I think I'll get a spray can of Rust-Oleum self-etching primer and re-prime the rivets and other places where this morning's sanding exposed bare metal again and let it dry till tomorrow. 

Then tomorrow evening shoot a thin coat of the thinned M691 to see it revives the color over the whole hull.
If so, shoot the rest of the hull exterior with thinned M691, trying to use up the half gallon in three more spray coats 24 hours apart. I think I'll move the boat out of the garage into the sun in the morning as well to let it bake in the sun through the day too. 

Any other ideas/advice I'd like to hear. 

Thanks Again....


----------



## Johnny (Aug 17, 2015)

wow - it seems like you know what you are doing.

I can only "theorize" as to the air application method.
With everything considered, humidity and temperature may not be a factor.
I have "heard" about atomization or vehicle separation when a product is sprayed on.
basically meaning, the fluid was too thick, thus getting the spurting.
Not the proper ratio of vehicle (like varnish) and color with the thinner.
So when the fluid leaves the nozzle, it is mixed with the air, when it falls to the surface,
it is already on its way to hitting that thin line of air drying - not "curing", but drying.
This will prevent the applied fluid to settle for a minute or two to really get bonded to the surface.
example: automotive paint. You have the base coat, then a reducer then a thinner. All must be
mixed in the correct ratio in order to work.
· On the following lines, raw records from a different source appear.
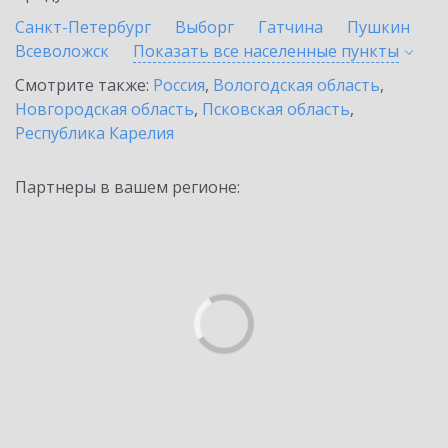
Санкт-Петербург
Выборг
Гатчина
Пушкин
Всеволожск
Показать все населенные
пункты
Смотрите также:
Россия
,
Вологодская область
,
Новгородская область
,
Псковская область
,
Республика Карелия
Партнеры в вашем регионе:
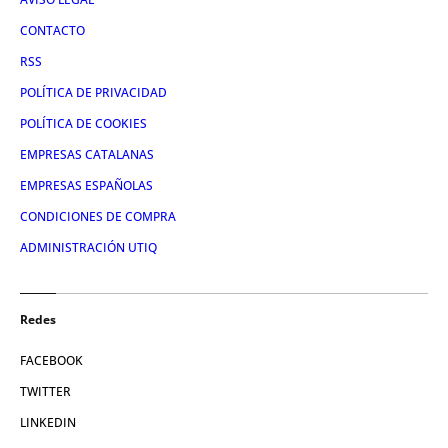
CONTACTO
RSS
POLÍTICA DE PRIVACIDAD
POLÍTICA DE COOKIES
EMPRESAS CATALANAS
EMPRESAS ESPAÑOLAS
CONDICIONES DE COMPRA
ADMINISTRACIÓN UTIQ
Redes
FACEBOOK
TWITTER
LINKEDIN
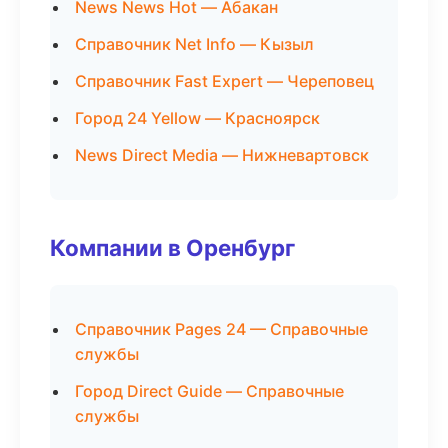
News News Hot — Абакан
Справочник Net Info — Кызыл
Справочник Fast Expert — Череповец
Город 24 Yellow — Красноярск
News Direct Media — Нижневартовск
Компании в Оренбург
Справочник Pages 24 — Справочные
службы
Город Direct Guide — Справочные
службы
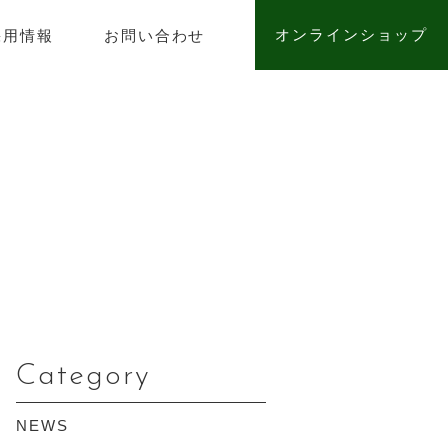
オンラインショップ
採用情報
お問い合わせ
Category
NEWS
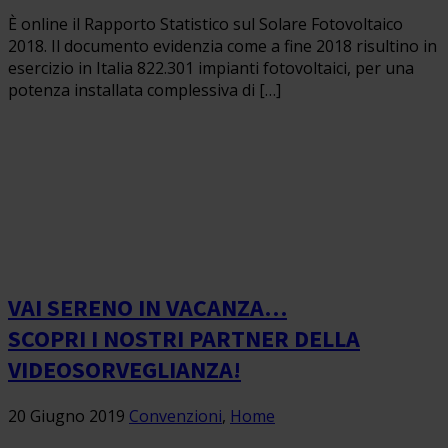
È online il Rapporto Statistico sul Solare Fotovoltaico
2018. Il documento evidenzia come a fine 2018 risultino in
esercizio in Italia 822.301 impianti fotovoltaici, per una
potenza installata complessiva di […]
VAI SERENO IN VACANZA…
SCOPRI I NOSTRI PARTNER DELLA
VIDEOSORVEGLIANZA!
20 Giugno 2019
Convenzioni
,
Home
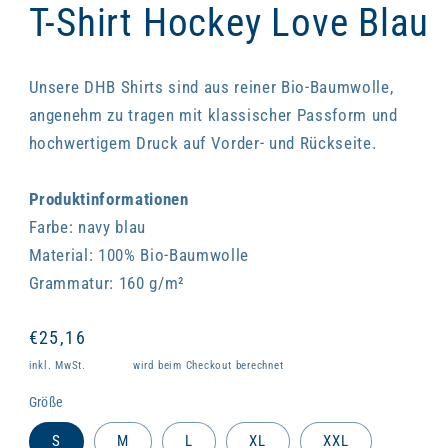
T-Shirt Hockey Love Blau
Unsere DHB Shirts sind aus reiner Bio-Baumwolle,
angenehm zu tragen mit klassischer Passform und
hochwertigem Druck auf Vorder- und Rückseite.
Produktinformationen
Farbe: navy blau
Material: 100% Bio-Baumwolle
Grammatur: 160 g/m²
Normaler
€25,16
Preis
inkl. MwSt.
Versand
wird beim Checkout berechnet
Größe
S
M
L
XL
XXL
If the spray gun is held too far away from the surface,
this effect will happen just as you experienced. And must be sanded down and repainted. (from experience).
So I can only guess that your paint was too thick for the atmospheric conditions
and also, the spray gun was too far away from the surface.
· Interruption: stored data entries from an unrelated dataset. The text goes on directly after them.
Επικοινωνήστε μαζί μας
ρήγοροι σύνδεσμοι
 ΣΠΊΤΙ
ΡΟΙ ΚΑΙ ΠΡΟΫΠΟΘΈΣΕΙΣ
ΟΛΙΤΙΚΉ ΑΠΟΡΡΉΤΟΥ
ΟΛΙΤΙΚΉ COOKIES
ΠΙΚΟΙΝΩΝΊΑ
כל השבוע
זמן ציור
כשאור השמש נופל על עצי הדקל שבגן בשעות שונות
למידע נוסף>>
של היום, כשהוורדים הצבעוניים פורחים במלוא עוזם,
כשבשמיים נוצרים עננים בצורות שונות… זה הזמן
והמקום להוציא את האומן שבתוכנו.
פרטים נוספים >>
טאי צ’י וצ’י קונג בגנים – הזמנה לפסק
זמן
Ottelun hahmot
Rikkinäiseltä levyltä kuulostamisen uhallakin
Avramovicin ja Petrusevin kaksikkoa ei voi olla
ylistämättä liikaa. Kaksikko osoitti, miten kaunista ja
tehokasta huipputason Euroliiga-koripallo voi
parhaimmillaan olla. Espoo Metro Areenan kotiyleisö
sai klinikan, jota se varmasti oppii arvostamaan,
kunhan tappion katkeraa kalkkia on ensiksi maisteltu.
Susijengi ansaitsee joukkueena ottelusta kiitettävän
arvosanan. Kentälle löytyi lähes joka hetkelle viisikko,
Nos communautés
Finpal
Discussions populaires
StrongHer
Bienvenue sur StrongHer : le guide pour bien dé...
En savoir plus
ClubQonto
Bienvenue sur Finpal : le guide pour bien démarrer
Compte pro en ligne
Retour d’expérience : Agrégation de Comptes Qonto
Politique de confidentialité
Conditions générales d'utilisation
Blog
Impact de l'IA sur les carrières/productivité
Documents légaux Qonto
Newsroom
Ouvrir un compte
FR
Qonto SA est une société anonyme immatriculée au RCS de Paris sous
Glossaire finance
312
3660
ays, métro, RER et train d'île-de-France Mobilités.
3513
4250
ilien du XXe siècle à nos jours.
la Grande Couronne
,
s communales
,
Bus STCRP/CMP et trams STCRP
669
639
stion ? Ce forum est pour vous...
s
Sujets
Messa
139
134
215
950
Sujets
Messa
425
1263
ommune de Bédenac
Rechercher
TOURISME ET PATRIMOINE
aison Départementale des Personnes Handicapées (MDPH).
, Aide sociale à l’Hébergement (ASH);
If you can, sand down a portion of your boat bottom. Maybe 2x3ft.
Use the suggested thinner and hold your spray gun a little closer to your surface, about 12-14"
Then, paint with a paint brush or roller, the same size area and let it dry 24 hours 
and do the scratch test again. A full wet coat, either sprayed or brushed should work as it should.
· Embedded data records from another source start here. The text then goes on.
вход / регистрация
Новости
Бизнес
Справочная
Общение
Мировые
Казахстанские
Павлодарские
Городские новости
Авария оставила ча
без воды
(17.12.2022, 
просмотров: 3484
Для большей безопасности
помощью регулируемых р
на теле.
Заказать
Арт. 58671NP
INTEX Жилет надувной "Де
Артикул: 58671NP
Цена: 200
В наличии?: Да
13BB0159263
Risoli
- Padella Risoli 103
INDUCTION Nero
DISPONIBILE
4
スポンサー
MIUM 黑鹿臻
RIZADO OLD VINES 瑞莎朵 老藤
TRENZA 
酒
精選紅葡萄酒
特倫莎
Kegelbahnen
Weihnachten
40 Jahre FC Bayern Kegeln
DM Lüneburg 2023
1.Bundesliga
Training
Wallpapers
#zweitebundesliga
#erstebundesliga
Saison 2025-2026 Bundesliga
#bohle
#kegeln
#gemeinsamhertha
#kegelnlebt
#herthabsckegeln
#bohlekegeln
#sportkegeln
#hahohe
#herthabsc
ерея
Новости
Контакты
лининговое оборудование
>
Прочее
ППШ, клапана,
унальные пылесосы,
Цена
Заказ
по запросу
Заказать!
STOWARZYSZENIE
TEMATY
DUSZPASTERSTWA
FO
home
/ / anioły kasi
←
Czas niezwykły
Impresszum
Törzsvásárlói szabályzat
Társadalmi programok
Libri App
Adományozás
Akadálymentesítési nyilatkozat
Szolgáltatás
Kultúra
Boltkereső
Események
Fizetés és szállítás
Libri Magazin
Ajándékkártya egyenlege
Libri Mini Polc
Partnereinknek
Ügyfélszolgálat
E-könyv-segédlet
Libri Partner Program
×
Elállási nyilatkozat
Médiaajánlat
I have never sprayed Duralux so I don't know the specs as to the film thickness or air pressure.
If either test is not to your expectations, call the Duralux Technical office.
OR, call them first for the correct film thickness and air pressure.
I will be spraying a wood boat tomorrow with Rust-Oleum Filler Primer. 
My temps are mid 90s and the humidity is there as well. Everything is WET around here.
I can only hope that it will cure before the afternoon rains begin.

OH - if you are going to reprime the rivets with self etching primer, this could lead to
more problems down the road. If S.E. Primer is applied to existing paint, it "may" tunnel
or migrate under the existing paint creating an avenue for corrosion. your call.

Please keep us posted as to any of your testing.


----------



## poxyPonce (Aug 17, 2015)

Thanks Johnny, 
While washing the boat and prepping for the next round that's what I'm thinking. 
There was separation between pigment and reducer during spraying.
Funny thing is I had to dial the width down all the way and move in close to actually get coverage. 
Even better, when I went to clean the gun, the air cap was seized to the fluid nozzle and both unscrewed together. 
It seemed heavy on pigment in the set when they separated. 

What I seem to now have is a well primed hull, close to the color I want it (when wet).
Based on all that I've read, highest probability for satisfaction seems to come from roll and tip. 
I think it's better for me to go this way with the remaining half gallon rather than mess around further. 
I'm already a week behind. 

I'm open to any other feedback...

Thanks Again...


----------



## Johnny (Aug 17, 2015)

Roll and Tip is for SPEED painting....... are you in a hurry ???
I have painted 3 story homes in the 5,000 square foot range with the
Spray and Roll and Roll and Tip methods. Hurry up and get it done.
I find painting very enjoyable and relaxing. I painted my 14' V hull with
a 3" brush with a glass of Ice Tea and in the shade. That is my kinda day.
You have more control over your "wet edge" just by being careful, using the right 
amount of thinner for the circumstances at hand and it is done before you know it.
Also, with a little care, you will have just as a slick finish as if you had sprayed it - without the mess.
You are not painting a 800,000 gallon water tank - you are painting a small BOAT.
So many people overthink this part of their project and make it harder than it has to be.

a day outside might be good for what you have put down. Not necessarily baking in the sun,
just outside in the fresh air .........

Keep us posted


----------